::: DOCUMENT PASSAGE :::

When it comes to delivering babies, the staff at Community Regional is equipped and staffed with experts to tackle any birthing situation. For Christopherson, it’s the emergencies that add the unique character to her job.
Christopherson recalls a few years ago, a patient was hemorrhaging uncontrollably. Reacting quickly, the entire labor and delivery staff worked together to save the woman and child.
Beyond emergencies, Community Regional offers resources to women and babies not available anywhere else in the Central Valley, such as the region’s only perinatology program, specifically for women with high-risk pregnancies. White says many area hospitals will transfer their patients to Community Regional because they are high-risk: expecting multiples, having complications or going into labor prematurely.
“We have a lot of babies that are born that aren’t 40 weeks,” White said. “We’ve had some born at 25 weeks that have lived.”
In the high-risk antepartum unit, expecting mothers are closely monitored by obstetric residents from the UCSF’s Fresno Medical Education program in an effort to reach a full-term pregnancy.
“I remember the doctor came and told us it’s because of us that the woman’s baby lived,” Christopherson said.
Coming soon will be a brand new neonatal intensive care unit. The 54-bed unit, scheduled to open in 2009, will be housed on the hospital’s fourth floor. This will serve as the home to high-risk babies who weigh less than 3 pounds. Community Regional ranks No. 1 in the state for delivering live babies who weigh less than 3 pounds.
White says the hospital’s expertise in delivering high-risk babies explains its first-place ranking in delivering and keeping alive the tiniest and most fragile of babies. Those high-risk births also contribute to Community Regional performing the third most caesarean sections in the state.
“A lot of our C-sections are emergent,” White said. “It can be the mom is small and the baby is big, the baby is sideways, backwards, any number of things.”
The caesareans, in addition to all the other labor and delivery procedures, keep the birthing staffers on their toes. Christopherson says there are times when she and her colleagues handle four to five births at once. Christopherson says that is part of what has kept her at the downtown hospital.
“I like the variety. I like the different things that happen here,” Christopherson said. “It is a physically demanding job. But I love it.”

::: STORED DATA :::

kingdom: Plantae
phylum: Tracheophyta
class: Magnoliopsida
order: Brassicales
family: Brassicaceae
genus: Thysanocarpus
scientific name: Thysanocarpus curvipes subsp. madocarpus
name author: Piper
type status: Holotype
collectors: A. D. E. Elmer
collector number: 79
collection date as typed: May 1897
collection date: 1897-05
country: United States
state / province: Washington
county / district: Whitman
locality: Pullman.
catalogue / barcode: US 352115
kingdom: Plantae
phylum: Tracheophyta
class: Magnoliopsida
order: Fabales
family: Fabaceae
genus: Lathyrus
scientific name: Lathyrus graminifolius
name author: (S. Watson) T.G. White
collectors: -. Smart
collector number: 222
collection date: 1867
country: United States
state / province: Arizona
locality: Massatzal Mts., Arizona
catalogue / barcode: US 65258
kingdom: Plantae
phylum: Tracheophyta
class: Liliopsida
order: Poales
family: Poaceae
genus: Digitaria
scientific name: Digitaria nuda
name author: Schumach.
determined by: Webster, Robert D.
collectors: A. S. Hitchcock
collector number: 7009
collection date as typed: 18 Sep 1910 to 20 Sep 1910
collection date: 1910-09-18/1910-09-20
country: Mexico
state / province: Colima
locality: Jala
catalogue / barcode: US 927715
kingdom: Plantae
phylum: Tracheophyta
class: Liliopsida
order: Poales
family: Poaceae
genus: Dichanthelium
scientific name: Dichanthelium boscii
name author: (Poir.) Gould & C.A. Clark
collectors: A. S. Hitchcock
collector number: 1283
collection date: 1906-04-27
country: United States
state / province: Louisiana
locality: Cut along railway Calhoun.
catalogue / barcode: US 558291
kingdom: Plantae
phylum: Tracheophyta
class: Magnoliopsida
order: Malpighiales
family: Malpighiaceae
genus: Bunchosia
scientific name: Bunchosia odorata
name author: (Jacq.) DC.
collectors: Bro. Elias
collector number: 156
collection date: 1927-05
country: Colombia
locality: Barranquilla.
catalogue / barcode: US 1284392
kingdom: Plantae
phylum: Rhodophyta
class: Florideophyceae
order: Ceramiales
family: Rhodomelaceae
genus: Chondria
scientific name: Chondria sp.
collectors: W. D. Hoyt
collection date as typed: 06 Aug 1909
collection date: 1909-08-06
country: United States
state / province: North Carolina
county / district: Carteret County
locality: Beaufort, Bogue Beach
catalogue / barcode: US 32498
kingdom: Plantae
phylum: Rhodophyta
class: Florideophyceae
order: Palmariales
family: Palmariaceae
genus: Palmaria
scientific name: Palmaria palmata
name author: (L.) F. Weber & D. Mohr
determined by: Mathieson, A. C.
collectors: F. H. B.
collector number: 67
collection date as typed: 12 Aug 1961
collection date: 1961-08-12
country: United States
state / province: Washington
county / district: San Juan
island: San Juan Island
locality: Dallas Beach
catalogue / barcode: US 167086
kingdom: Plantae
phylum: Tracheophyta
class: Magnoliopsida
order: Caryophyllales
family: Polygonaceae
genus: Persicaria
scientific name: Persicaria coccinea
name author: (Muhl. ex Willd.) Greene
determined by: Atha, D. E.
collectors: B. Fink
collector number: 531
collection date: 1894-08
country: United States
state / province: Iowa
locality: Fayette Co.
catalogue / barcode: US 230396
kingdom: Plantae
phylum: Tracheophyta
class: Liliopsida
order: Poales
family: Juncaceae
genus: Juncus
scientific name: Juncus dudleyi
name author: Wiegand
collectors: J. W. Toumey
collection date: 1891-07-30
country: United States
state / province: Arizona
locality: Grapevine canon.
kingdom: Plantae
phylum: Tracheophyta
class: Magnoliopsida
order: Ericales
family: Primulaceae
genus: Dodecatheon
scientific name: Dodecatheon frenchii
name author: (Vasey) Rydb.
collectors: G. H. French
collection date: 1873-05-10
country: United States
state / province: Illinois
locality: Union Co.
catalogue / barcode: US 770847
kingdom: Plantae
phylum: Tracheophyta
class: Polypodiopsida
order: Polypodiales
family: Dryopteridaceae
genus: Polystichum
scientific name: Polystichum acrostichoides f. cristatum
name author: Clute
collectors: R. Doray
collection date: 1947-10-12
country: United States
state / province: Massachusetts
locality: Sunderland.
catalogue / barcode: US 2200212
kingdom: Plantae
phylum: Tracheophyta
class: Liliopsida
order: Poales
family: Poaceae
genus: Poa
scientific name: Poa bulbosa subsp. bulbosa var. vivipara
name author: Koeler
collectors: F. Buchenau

:::

TASK 1:
Answer these questions using the Community Regional passage:
(a) How many beds will the new neonatal intensive care unit have?
(b) Where does Community Regional rank in the state for the number of caesarean sections it performs?
(c) How many births at once does Christopherson say she and her colleagues sometimes handle?
TASK 2: Reproduce the stretch of the Community Regional passage from "White says the" through "in the state.", word for word.

FINAL ANSWER 1:
(a) 54 beds.
(b) Third.
(c) Four to five.

FINAL ANSWER 2:
White says the hospital’s expertise in delivering high-risk babies explains its first-place ranking in delivering and keeping alive the tiniest and most fragile of babies. Those high-risk births also contribute to Community Regional performing the third most caesarean sections in the state.